* **BRIEF**: Report every line of the material that contains the string "points".

== == ==

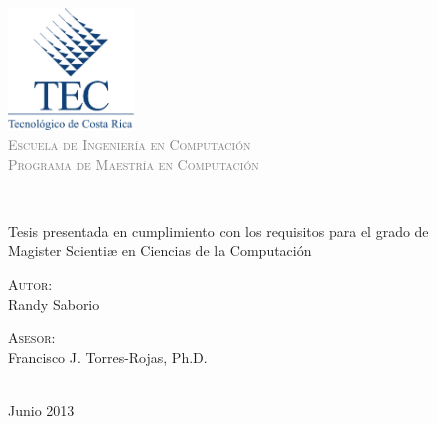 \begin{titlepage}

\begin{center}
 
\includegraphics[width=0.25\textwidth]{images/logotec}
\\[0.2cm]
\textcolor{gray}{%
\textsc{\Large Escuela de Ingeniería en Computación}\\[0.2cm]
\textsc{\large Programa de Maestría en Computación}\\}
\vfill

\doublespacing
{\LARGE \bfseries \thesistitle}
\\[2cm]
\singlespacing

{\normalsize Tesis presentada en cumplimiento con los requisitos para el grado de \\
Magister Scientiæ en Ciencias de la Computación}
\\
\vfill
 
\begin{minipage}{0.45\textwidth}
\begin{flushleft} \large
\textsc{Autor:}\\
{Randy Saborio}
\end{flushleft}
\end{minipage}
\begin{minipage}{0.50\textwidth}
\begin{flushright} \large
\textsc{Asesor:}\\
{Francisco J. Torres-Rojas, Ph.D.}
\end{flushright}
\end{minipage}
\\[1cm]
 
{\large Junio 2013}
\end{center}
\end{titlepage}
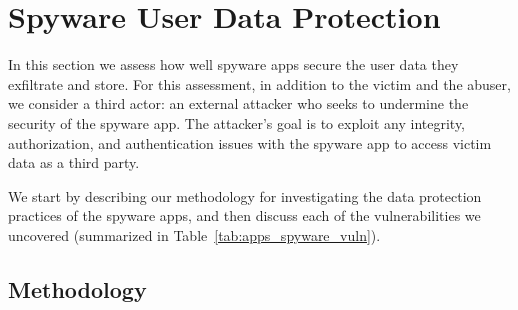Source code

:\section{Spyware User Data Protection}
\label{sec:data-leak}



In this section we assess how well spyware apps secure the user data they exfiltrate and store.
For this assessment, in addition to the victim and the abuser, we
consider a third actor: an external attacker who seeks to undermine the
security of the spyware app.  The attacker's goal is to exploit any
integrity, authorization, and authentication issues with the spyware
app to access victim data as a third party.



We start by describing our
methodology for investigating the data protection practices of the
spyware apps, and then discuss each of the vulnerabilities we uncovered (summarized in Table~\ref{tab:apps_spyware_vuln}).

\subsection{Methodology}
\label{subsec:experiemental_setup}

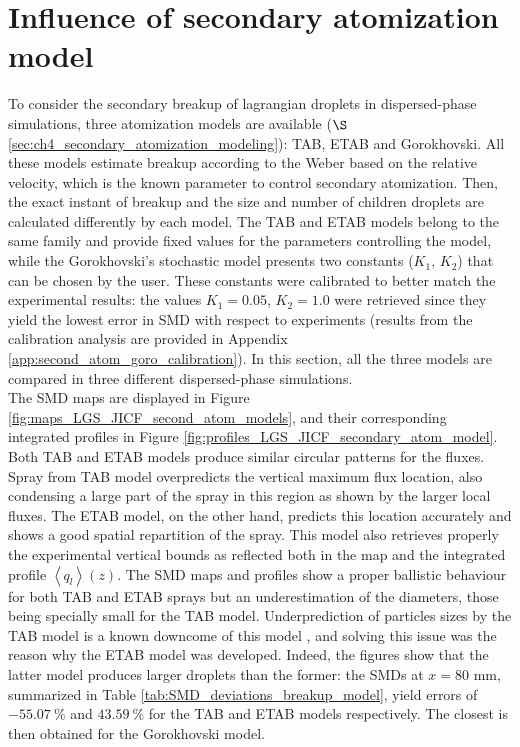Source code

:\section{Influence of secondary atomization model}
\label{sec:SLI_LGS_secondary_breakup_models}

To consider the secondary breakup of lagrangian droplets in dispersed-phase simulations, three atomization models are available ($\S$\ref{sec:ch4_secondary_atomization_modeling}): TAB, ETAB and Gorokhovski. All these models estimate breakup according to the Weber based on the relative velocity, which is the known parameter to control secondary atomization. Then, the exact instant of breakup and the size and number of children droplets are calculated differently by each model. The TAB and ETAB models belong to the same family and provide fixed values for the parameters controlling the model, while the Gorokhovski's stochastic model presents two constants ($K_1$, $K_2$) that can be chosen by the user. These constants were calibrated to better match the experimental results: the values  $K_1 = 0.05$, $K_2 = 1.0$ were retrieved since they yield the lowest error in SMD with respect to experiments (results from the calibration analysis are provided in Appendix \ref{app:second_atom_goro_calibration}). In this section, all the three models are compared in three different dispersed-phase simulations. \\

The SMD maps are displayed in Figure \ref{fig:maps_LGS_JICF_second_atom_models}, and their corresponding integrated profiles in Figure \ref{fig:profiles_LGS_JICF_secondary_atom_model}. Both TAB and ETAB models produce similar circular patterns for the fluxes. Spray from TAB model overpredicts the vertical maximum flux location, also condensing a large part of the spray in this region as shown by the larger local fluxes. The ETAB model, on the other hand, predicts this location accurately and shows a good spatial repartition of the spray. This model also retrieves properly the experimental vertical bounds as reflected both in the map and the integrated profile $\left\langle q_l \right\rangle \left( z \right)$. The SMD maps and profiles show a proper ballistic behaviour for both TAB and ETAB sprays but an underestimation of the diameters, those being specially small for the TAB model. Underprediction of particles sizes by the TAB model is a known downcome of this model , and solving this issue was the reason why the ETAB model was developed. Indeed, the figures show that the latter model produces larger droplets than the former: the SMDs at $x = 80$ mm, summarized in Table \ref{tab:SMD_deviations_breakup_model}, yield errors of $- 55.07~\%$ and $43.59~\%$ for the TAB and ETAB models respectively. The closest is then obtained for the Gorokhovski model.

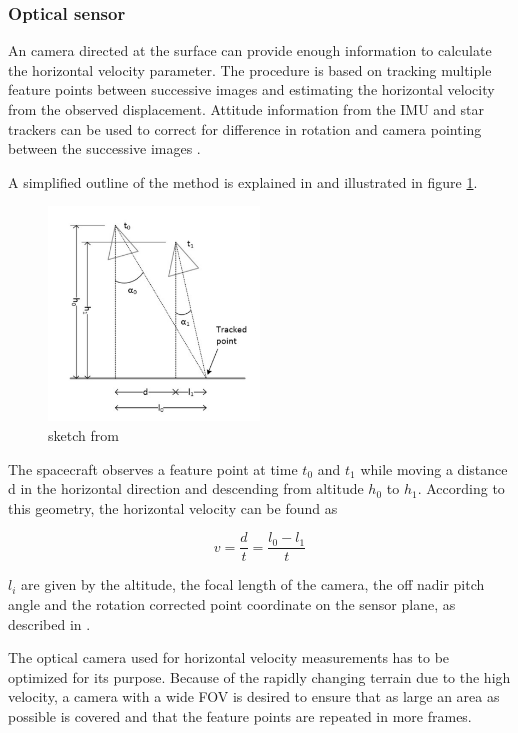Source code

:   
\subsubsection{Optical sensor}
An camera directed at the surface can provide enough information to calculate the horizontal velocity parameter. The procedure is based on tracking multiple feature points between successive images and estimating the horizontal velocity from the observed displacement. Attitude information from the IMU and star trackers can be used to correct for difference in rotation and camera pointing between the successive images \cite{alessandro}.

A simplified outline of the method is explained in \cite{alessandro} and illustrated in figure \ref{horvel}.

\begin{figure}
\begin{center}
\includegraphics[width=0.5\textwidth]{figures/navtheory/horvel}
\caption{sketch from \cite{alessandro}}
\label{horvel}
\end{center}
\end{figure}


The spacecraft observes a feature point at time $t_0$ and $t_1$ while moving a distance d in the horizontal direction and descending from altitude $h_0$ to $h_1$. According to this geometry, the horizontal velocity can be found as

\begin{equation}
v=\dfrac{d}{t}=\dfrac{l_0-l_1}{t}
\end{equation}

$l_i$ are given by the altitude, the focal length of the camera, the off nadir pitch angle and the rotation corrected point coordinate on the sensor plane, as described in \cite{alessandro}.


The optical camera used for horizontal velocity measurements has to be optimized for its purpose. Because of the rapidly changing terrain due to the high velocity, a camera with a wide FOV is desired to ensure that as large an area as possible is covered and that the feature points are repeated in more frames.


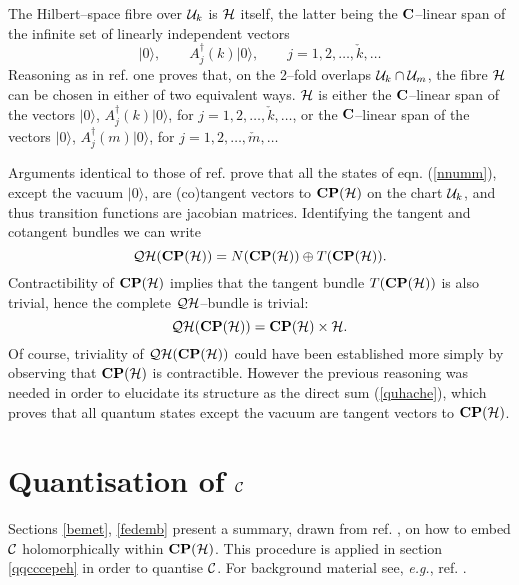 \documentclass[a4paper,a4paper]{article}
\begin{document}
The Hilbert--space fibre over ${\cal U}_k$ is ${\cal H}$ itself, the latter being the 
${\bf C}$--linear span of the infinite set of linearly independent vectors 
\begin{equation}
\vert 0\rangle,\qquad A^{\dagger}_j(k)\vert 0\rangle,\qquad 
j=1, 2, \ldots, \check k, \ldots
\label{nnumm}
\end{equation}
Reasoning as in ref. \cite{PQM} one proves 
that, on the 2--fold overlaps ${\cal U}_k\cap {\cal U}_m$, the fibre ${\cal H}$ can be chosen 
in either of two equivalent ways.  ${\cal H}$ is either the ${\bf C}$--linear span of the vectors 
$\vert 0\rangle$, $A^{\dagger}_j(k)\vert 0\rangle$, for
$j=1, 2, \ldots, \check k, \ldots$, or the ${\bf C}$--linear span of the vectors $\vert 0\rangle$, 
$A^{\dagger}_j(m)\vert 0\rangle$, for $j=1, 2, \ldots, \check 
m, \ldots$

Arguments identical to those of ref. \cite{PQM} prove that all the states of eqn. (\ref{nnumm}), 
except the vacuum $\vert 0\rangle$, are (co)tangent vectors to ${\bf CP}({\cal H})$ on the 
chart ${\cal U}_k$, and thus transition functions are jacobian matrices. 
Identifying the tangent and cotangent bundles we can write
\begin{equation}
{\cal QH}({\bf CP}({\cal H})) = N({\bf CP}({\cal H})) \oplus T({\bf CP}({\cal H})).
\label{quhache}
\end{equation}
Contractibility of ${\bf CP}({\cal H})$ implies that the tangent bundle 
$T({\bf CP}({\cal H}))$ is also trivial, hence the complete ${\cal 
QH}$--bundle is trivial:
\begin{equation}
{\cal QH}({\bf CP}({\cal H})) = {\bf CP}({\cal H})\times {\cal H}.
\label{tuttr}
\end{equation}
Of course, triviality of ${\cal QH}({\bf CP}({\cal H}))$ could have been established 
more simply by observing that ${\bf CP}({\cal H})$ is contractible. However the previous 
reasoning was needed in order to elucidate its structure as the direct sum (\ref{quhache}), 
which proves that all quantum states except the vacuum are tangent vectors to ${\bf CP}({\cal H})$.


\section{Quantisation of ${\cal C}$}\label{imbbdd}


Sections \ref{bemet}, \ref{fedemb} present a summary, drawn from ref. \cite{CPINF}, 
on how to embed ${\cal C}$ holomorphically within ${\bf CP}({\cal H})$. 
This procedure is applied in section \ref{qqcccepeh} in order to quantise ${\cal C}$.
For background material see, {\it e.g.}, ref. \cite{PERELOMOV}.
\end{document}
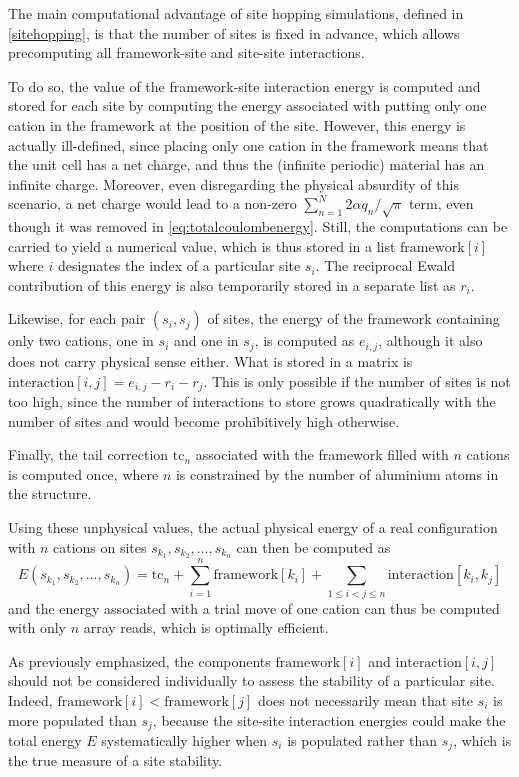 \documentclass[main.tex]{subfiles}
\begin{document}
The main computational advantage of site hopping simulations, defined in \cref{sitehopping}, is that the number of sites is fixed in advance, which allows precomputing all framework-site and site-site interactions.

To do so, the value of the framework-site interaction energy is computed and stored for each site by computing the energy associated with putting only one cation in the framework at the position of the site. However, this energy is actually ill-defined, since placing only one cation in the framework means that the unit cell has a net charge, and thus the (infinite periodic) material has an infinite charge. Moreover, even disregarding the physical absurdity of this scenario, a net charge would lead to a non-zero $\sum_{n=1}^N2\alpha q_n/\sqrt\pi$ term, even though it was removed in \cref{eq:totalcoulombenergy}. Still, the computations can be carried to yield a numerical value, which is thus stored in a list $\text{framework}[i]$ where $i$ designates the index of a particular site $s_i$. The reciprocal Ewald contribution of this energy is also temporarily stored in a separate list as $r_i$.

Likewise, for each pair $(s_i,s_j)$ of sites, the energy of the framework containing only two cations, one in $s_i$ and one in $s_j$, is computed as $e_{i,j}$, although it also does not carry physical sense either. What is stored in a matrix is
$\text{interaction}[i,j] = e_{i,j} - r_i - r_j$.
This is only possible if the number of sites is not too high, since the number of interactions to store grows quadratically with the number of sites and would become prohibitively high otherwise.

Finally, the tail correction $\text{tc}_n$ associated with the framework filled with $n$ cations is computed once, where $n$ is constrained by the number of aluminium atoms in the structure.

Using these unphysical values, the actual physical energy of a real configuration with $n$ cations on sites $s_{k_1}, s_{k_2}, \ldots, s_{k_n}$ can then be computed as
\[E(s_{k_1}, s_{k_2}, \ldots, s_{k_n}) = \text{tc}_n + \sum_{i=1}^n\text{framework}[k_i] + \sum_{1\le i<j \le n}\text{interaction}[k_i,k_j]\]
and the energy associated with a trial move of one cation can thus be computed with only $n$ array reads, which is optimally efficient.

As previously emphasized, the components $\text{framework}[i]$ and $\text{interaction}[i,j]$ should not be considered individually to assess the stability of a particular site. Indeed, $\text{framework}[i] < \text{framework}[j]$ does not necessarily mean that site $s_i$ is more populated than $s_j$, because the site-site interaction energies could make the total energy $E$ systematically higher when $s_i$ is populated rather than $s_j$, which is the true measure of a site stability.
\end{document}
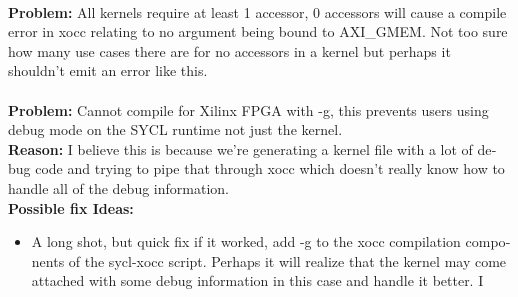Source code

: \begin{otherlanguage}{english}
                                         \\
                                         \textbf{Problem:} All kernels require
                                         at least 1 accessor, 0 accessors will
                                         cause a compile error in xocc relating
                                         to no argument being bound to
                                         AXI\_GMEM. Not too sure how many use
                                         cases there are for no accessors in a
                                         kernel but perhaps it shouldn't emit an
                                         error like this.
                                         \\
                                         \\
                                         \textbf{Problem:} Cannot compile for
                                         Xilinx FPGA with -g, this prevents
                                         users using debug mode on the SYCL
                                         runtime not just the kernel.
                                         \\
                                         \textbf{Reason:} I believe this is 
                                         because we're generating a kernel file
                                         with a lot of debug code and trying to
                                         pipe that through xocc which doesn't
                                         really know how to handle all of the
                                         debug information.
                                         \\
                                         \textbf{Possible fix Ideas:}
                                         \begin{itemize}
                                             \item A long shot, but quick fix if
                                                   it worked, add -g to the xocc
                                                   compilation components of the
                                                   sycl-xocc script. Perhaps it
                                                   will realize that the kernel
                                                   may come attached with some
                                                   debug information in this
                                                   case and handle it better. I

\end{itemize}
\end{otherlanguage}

== == ==

* **COMPLETED EXERCISE**:
An camera directed at the surface can provide enough information to calculate the horizontal velocity parameter. The procedure is based on tracking multiple feature points between successive images and estimating the horizontal velocity from the observed displacement. Attitude information from the IMU and star trackers can be used to correct for difference in rotation and camera pointing between the successive images \cite{alessandro}.
The optical camera used for horizontal velocity measurements has to be optimized for its purpose. Because of the rapidly changing terrain due to the high velocity, a camera with a wide FOV is desired to ensure that as large an area as possible is covered and that the feature points are repeated in more frames.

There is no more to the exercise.